The unavailability of hotel rooms
for the group also harms isle
retailers who rely on
their business

By Russ Lynch
Star-Bulletin

Tapa

Big conventions attracting thousands of high-spending professionals to Hawaii sometimes bring serious harm to another significant part of the state's tourism market, the Japanese who pour money into Oahu's luxury hotels and shops, one expert says.

JTB When meetings such as the American Dental Association convention that brought about 30,000 people here in October block up hotel rooms, the Japanese can't get the rooms they want, Takashi Kitamura, president of JTB Hawaii Inc., said yesterday.

"It has affected our business very much," Kitamura said after a media luncheon at the Halekulani hotel yesterday.

High-end retailers who cater almost exclusively to the Japanese also do very little business when conventions bump Japanese travelers, Kitamura said.

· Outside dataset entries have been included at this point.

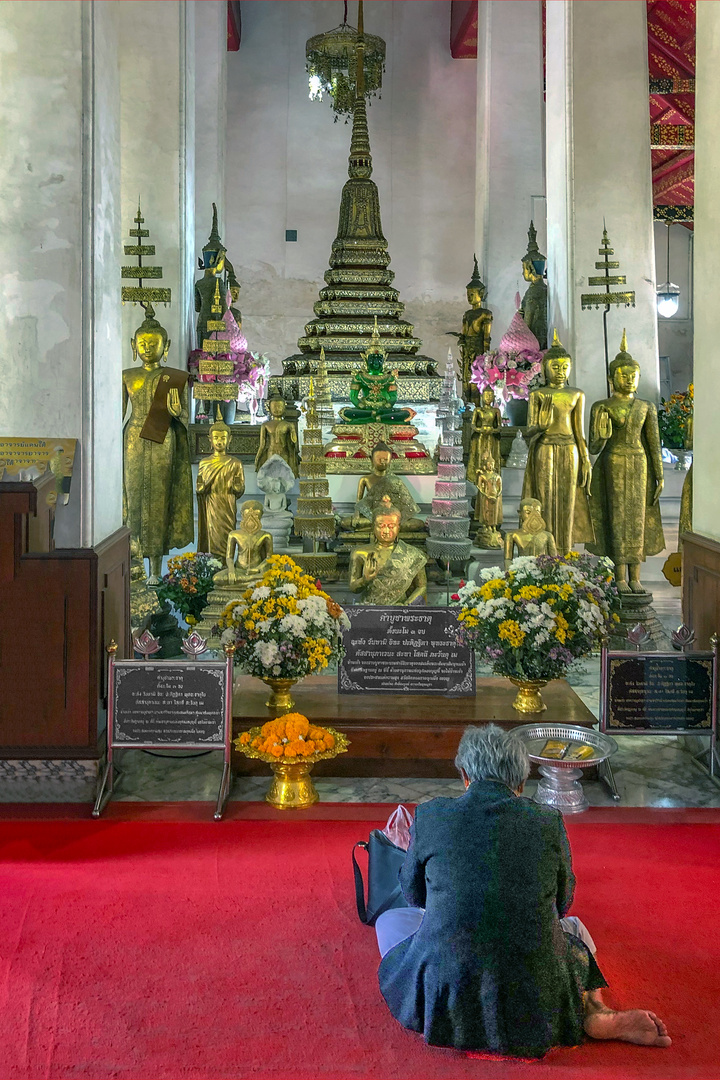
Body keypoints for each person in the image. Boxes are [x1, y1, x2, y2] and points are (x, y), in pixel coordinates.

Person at [376, 725, 671, 1057]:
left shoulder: (431, 816)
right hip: (536, 985)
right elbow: (562, 903)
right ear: (520, 782)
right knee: (576, 929)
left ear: (464, 775)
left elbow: (415, 896)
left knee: (389, 923)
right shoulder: (548, 820)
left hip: (451, 977)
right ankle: (595, 1011)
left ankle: (441, 1005)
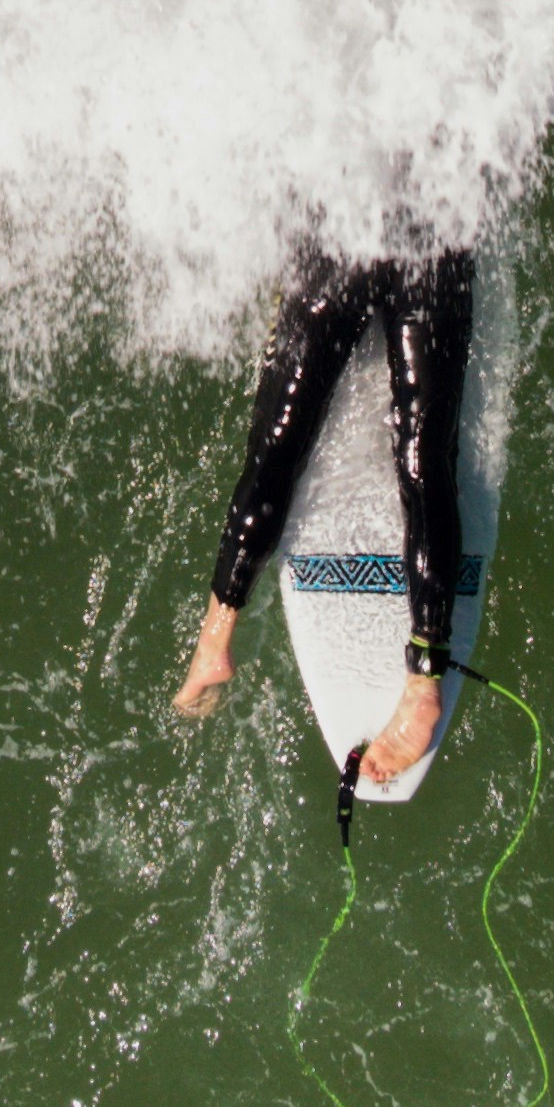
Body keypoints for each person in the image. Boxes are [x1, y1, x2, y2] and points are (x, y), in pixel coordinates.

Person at [172, 244, 473, 783]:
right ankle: (422, 679)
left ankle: (217, 633)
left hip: (361, 228)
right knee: (414, 454)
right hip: (413, 236)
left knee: (290, 444)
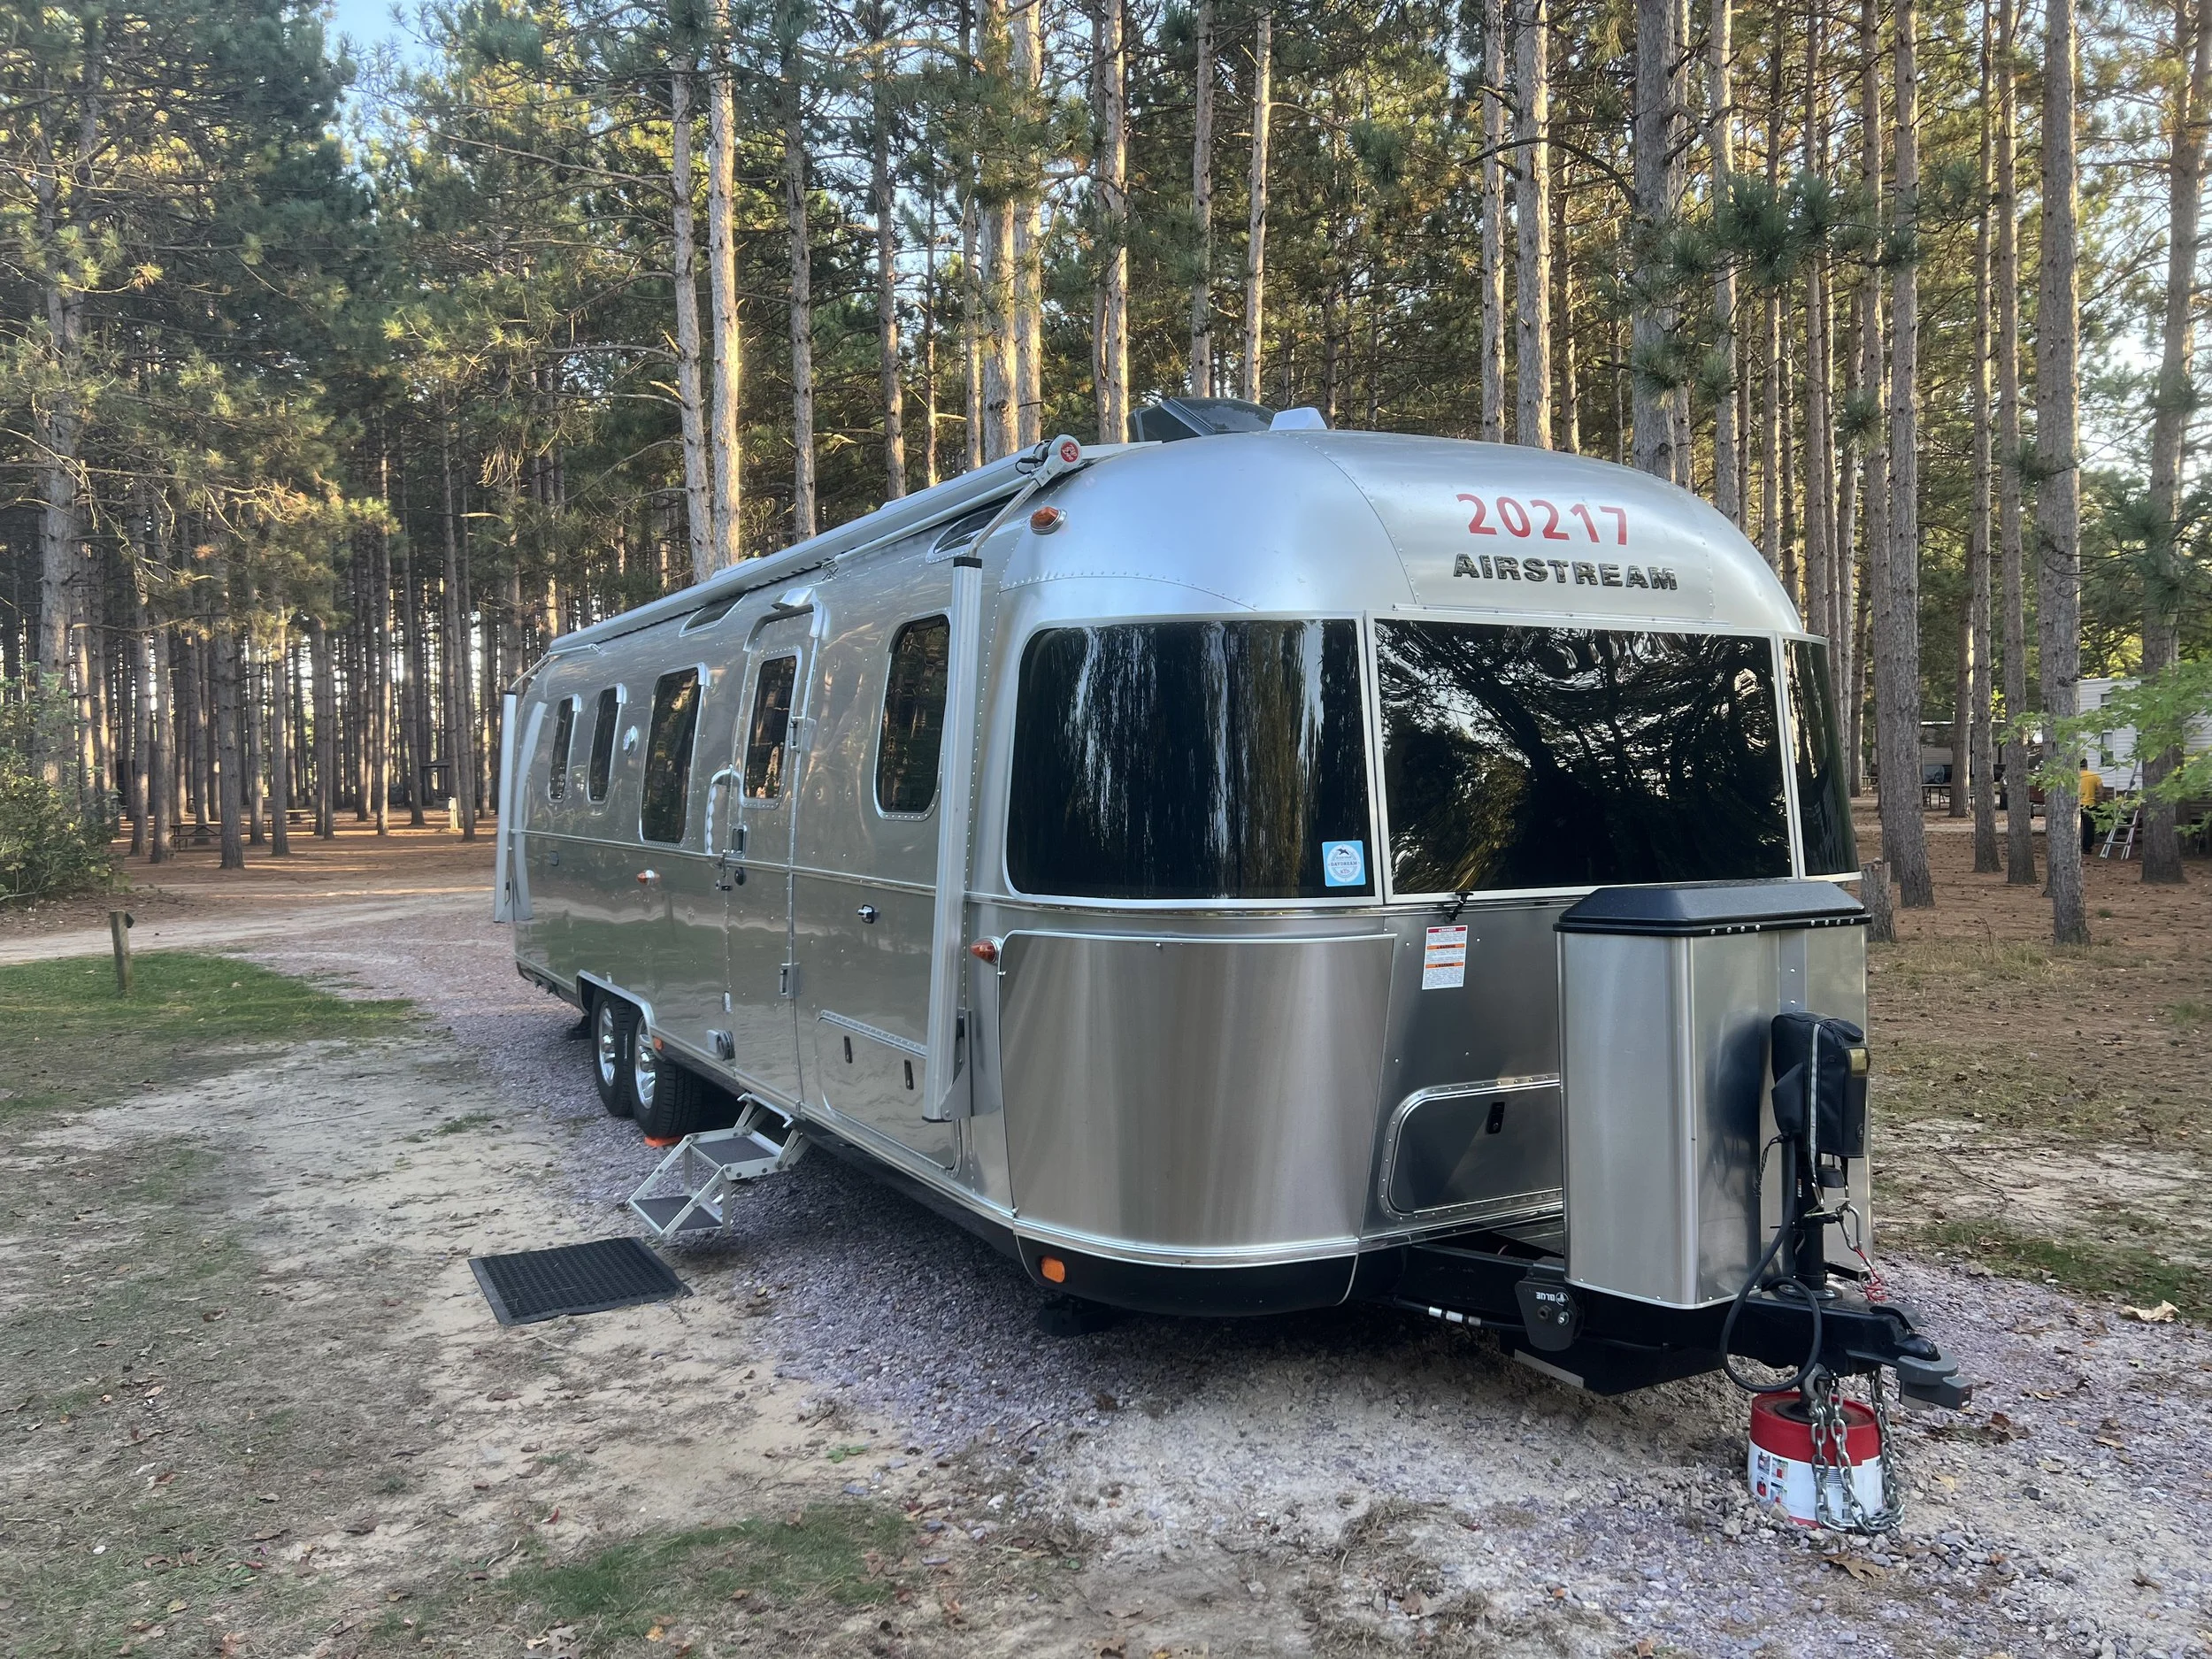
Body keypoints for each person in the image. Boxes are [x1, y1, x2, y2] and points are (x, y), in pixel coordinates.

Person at [2079, 764, 2103, 853]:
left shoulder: (2073, 776)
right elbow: (2101, 792)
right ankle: (2087, 848)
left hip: (2076, 805)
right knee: (2088, 828)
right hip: (2090, 805)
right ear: (2087, 765)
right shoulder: (2094, 776)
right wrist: (2101, 802)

The argument has some truth to it, said Bob Fishman, chief executive of the Hawaii Tourism Authority, and it was raised decades ago when the idea of building a convention center to attract a more-affluent level of tourists was first discussed, he said.

But blocking some Japanese out of rooms also has to be recognized as an unfortunate side effect of an overall drive that is good for Hawaii tourism, he said.

The HTA and the Hawaii Visitors & Convention Bureau, which is responsible for long-term convention bookings, have long held to a policy of minimizing the adverse impact by encouraging conventions to book in off-peak periods.

"There is some validity to their frustration about major citywide conventions that don't include Japanese at all," Fishman said in an interview after Kitamura made his comments. "It's one of the prices we've agreed to pay in order to diversify what has been purely a leisure market," he said.

Kitamura said conventions can have a positive side for the Japanese tourist business too, if they bring in Japanese, as the meeting of Lions Clubs International did in June.

But the Japanese market is also suffering from another trend that is cutting hotel room availability -- that is the increasing conversion of hotel rooms to time-share units, he said.

The Japanese have not yet embraced the time-share concept and every room that becomes a time-share unit is one less room available to them, Kitamura said.

Japan Travel Bureau Inc., the biggest travel company in Japan, is predicting a 4.7 percent decline in summer travel to Hawaii from Japan this year, said Kitamura, who has headed up the Hawaii subsidiary for a year.

He said JTB, which surveyed bookings at 200 of its 300-plus sales offices in Japan, expects 342,000 Japanese to travel to Hawaii in July and August, compared with 359,000 in those two months last year.

He does not blame conventions or timeshares for that, but said a number of factors are inhibiting Japanese travel to Hawaii despite the fact that the islands remain the most-desired destination among the Japanese.

A big reason is the reduced availability of airline seats from Tokyo's main airport, Narita.

Citing Continental Airlines' temporary pullout from the Japan market, United's cutback to one Honolulu flight a day from Narita instead of two and a change in schedules by Northwest Airlines, Kitamura said that seats out of Narita this year are running are at only 72.8 percent of their 1997 level.

The biggest factor is the lack of available landing and takeoff opportunities at Narita because increased travel to low-cost destinations such as South Korea and Thailand have used up those slots, he said.

Japan Airlines has not cut its regular frequency to Hawaii but now finds it cannot get the slots for extra flights when there is a surge in demand, he said.

The state has been working with the Japanese in support of opening up Tokyo's domestic airport, Haneda, to international flights as one solution, Fishman said.

On the positive side, Kitamura said demand in Japan for travel to Hawaii remains strong and he hopes that by the end of this year, traffic will be at least level with last year's and maybe stronger.